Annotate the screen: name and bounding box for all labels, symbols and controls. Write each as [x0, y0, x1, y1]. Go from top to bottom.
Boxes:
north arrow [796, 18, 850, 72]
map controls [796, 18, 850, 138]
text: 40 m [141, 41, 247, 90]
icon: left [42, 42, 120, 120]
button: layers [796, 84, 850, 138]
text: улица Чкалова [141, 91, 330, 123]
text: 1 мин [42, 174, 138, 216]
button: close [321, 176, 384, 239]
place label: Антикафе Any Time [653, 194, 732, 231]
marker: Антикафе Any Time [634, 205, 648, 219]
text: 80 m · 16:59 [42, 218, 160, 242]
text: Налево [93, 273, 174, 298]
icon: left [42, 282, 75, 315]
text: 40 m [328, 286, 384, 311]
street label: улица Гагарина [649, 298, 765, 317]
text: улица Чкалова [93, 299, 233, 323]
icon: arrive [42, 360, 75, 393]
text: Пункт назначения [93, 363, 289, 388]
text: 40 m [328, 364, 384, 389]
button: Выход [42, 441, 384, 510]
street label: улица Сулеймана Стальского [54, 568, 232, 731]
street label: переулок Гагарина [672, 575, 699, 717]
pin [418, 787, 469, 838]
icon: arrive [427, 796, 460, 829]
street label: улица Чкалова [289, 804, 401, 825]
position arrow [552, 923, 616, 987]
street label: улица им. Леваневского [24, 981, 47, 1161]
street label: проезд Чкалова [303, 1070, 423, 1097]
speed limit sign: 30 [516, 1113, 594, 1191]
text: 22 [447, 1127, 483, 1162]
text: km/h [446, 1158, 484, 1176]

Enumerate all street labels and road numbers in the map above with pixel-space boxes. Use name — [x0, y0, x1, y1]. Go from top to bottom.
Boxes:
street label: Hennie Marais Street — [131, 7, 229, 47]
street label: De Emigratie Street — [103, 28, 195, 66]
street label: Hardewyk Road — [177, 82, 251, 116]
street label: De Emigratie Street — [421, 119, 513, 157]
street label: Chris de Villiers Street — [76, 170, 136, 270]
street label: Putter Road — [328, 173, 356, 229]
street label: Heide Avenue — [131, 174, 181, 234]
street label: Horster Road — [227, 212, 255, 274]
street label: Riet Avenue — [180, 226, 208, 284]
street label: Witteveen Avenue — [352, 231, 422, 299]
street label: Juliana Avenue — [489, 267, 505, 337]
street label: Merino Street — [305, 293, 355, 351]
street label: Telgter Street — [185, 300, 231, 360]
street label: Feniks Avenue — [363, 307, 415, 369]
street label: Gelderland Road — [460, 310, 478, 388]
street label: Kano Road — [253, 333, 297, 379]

+ + + + + + +

PROMPT
When a line of the material holds the string "from", copy that line.

RESULT OF THIS EXERCISE
Annotate the screen: name and bounding box for all labels, symbols and controls. Write each as [x0, y0, x1, y1]. Go from top to bottom.
Enumerate all street labels and road numbers in the map above with pixel-space boxes. Use name — [x0, y0, x1, y1]. Go from top to bottom.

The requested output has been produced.